São perguntas simples, mas fundamentais para determinar se a reorganização representa uma racionalização ou uma expansão da despesa pública.
Reforma ou multiplicação de estruturas?
O ponto mais sensível está na contradição que pode existir entre a necessidade de tornar o Estado mais eficiente e a criação sucessiva de novas posições na sua estrutura.
Criar uma secretaria de Estado pode ser justificável quando existe uma área estratégica que exige especialização e autoridade política próprias. Mas a especialização, por si só, não constitui prova de eficiência.
É necessário demonstrar que a nova estrutura resolverá problemas que os mecanismos existentes não estavam a conseguir resolver.
É aqui que entra o papel da fiscalização parlamentar, dos órgãos de controlo financeiro, dos jornalistas e da sociedade civil.
O Parlamento deverá poder questionar os fundamentos da alteração orgânica e acompanhar os respectivos impactos orçamentais. Os órgãos de controlo deverão verificar a utilização dos recursos públicos. E a imprensa deverá acompanhar os resultados, em vez de limitar a cobertura à nomeação dos titulares.
O que investigar antes da publicação
Uma investigação jornalística rigorosa deverá procurar os textos integrais dos três Decretos Presidenciais e confrontá-los com os estatutos orgânicos anteriores dos ministérios.
O primeiro passo é comparar as competências antes e depois da alteração.
Depois, será necessário identificar quais departamentos, direcções nacionais ou institutos públicos já desempenham funções semelhantes.
No Ministério das Finanças, importa verificar a relação entre a nova secretaria e os organismos responsáveis pela administração tributária.
Na Cultura, deverá ser analisada a eventual relação com os órgãos responsáveis pela promoção cultural, propriedade intelectual, actividades artísticas e desenvolvimento económico do sector criativo.
Nas Pescas e Recursos Marinhos, será essencial mapear as instituições que já intervêm na gestão, fiscalização, licenciamento e conservação dos recursos marítimos.
Outro documento fundamental será o Orçamento Geral do Estado, para determinar se existem dotações específicas ou alterações de verbas decorrentes da nova estrutura.
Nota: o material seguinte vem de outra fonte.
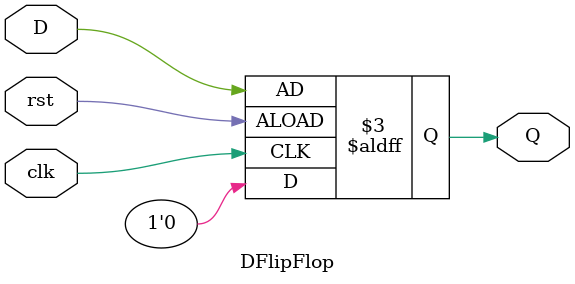
<source format=v>
`timescale 1ns / 1ps


module DFlipFlop      (input clk, input rst, input D, output reg Q); 
 
    always @ (posedge clk or posedge rst)  
   if (!rst) begin    
     Q <= 1'b0;   
  end  else begin    
     Q <= D;   
  end 
endmodule 



</source>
Também deverá ser investigado o impacto sobre o quadro de pessoal e sobre as despesas de funcionamento.
As perguntas que ficam
Por que razão estas três áreas necessitam agora de secretários de Estado específicos?
Que estudos administrativos sustentaram as alterações?
Quais problemas concretos deverão ser resolvidos?
Que metas foram estabelecidas?
Quem fiscalizará o cumprimento dessas metas?
Quanto custarão as novas estruturas?
Existem competências sobrepostas?
Haverá redução ou extinção de outras estruturas como compensação?
E, sobretudo, como poderá o cidadão medir se os novos cargos produziram resultados suficientes para justificar os recursos públicos consumidos?
São perguntas que não significam acusação de irregularidade. São perguntas de fiscalização.
Porque uma investigação séria não parte da conclusão de que a criação dos cargos é errada. Parte de uma questão mais importante: qual é a necessidade pública que justifica a decisão e que resultados serão apresentados para provar que ela funcionou?
O Executivo tem agora a oportunidade de responder através de transparência, dados e resultados.
Caso contrário, a alteração dos estatutos orgânicos poderá ser recordada não pela eficiência que produziu, mas simplesmente pelo número de lugares que acrescentou à já complexa arquitectura do Estado angolano.